Title: Objective Bayesian analysis of the multivariate regression model with skew-$t$ errors
Authors: Antonio Parisi - University of Rome Tor Vergata (Italy) [presenting]
Brunero Liseo - Sapienza Universita di Roma (Italy)
Abstract: In the last decades, several specifications of skew-Student $t$ distributions have been proposed as empirical models for data characterized by skewness and/or extra-kurtosis. The flexibility provided by these models generally comes at the cost of several inferential difficulties, mostly in the multivariate setup. Under a Bayesian perspective, we consider a (possibly multivariate) regression model in which the error vector term has a multivariate skew-elliptical distribution. More specifically, a skew-$t$ distribution or a special case of it: the Student-$t$, the skew-normal or the Gaussian distribution.

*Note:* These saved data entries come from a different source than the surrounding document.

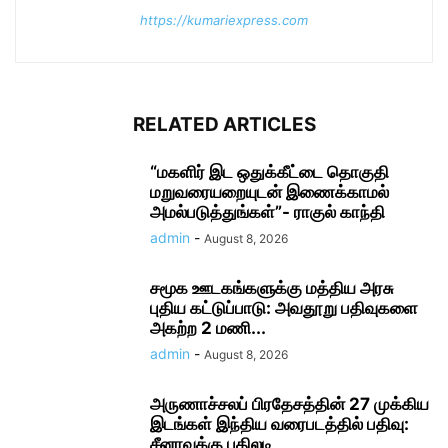
https://kumariexpress.com
RELATED ARTICLES
“மகளிர் இட ஒதுக்கீட்டை தொகுதி
மறுவரையறையுடன் இணைக்காமல்
அமல்படுத்துங்கள்”- ராகுல் காந்தி
admin
-
August 8, 2026
சமூக ஊடகங்களுக்கு மத்திய அரசு
புதிய கட்டுப்பாடு: அவதூறு பதிவுகளை
அகற்ற 2 மணி...
admin
-
August 8, 2026
அருணாச்சலப் பிரதேசத்தின் 27 முக்கிய
இடங்கள் இந்திய வரைபடத்தில் பதிவு:
சீனாவுக்கு பதிலடி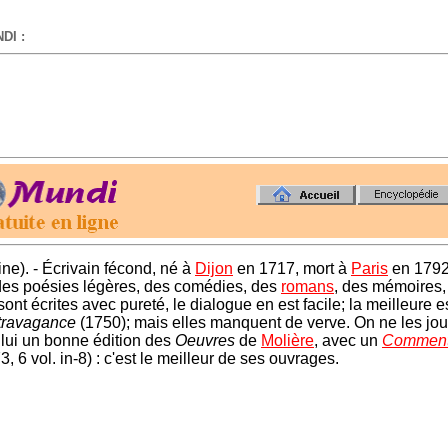
DI :
-
ne). - Écrivain fécond, né à
Dijon
en 1717, mort à
Paris
en 1792
es poésies légères, des comédies, des
romans
, des mémoires,
nt écrites avec pureté, le dialogue en est facile; la meilleure e
travagance
(1750); mais elles manquent de verve. On ne les jou
 lui un bonne édition des
Oeuvres
de
Molière
, avec un
Comment
3, 6 vol. in-8) : c'est le meilleur de ses ouvrages.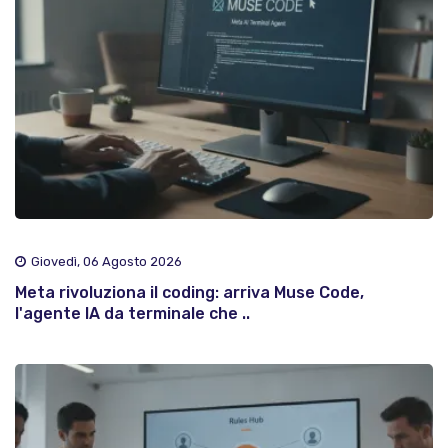
Giovedì, 06 Agosto 2026
Meta rivoluziona il coding: arriva Muse Code,
l'agente IA da terminale che ..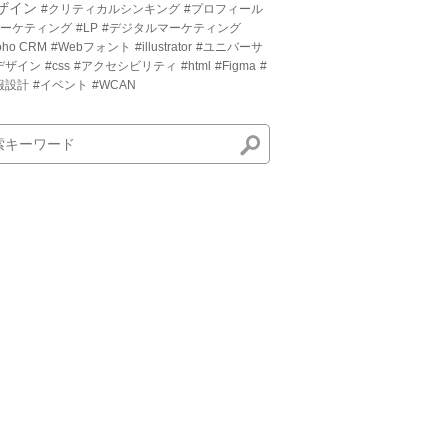
ザイン
#クリティカルシンキング
#プロフィール
マーケティング
#LP
#デジタルマーケティング
oho CRM
#Webフォント
#illustrator
#ユニバーサ
デザイン
#css
#アクセシビリティ
#html
#Figma
#
報設計
#イベント
#WCAN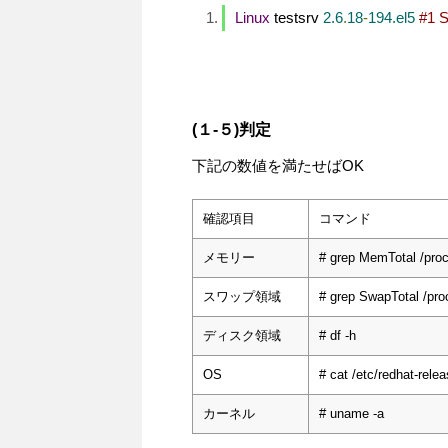
Linux
 testsrv 
2.6
.
18
-
194.el5
#1 
(１-５)判定
下記の数値を満たせばOK
確認項目
コマンド
メモリー
# grep MemTotal /pro
スワップ領域
# grep SwapTotal /pr
ディスク領域
# df -h
OS
# cat /etc/redhat-rele
カーネル
# uname -a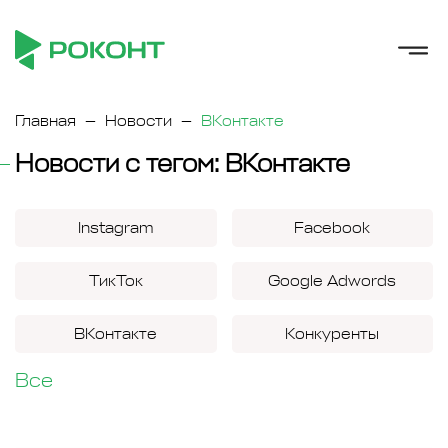
Главная
Новости
ВКонтакте
Новости с тегом: ВКонтакте
Instagram
Facebook
ТикТок
Google Adwords
ВКонтакте
Конкуренты
Все
Яндекс
ИИ
Microsoft
Windows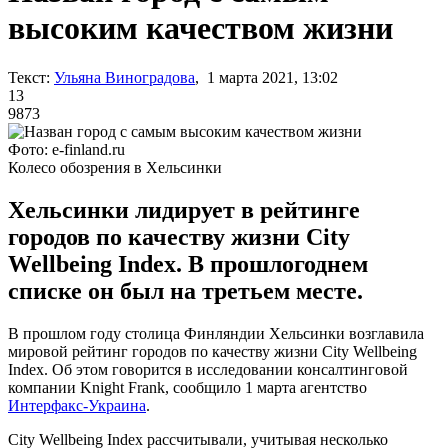
высоким качеством жизни
Текст:
Ульяна Виноградова
, 1 марта 2021, 13:02
13
9873
Фото: e-finland.ru
Колесо обозрения в Хельсинки
Хельсинки лидирует в рейтинге
городов по качеству жизни City
Wellbeing Index. В прошлогоднем
списке он был на третьем месте.
В прошлом году столица Финляндии Хельсинки возглавила
мировой рейтинг городов по качеству жизни City Wellbeing
Index. Об этом говорится в исследовании консалтинговой
компании Knight Frank, сообщило 1 марта агентство
Интерфакс-Украина
.
City Wellbeing Index рассчитывали, учитывая несколько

For this regression model, we propose a set of objective priors and a specifically designed Monte Carlo sampler. The new version of the R package mvst contains functions that implement the described methods, in particular to estimate the model and to obtain pseudo-random draws. The package also allows the choice among the skew-$t$ model and the nested ones via the Bayes factor. Moreover, it allows to generalize the reference model in several ways; as an example, a stochastic frontier model can be estimated by a change in the elicitation of the prior distribution for the shape parameter.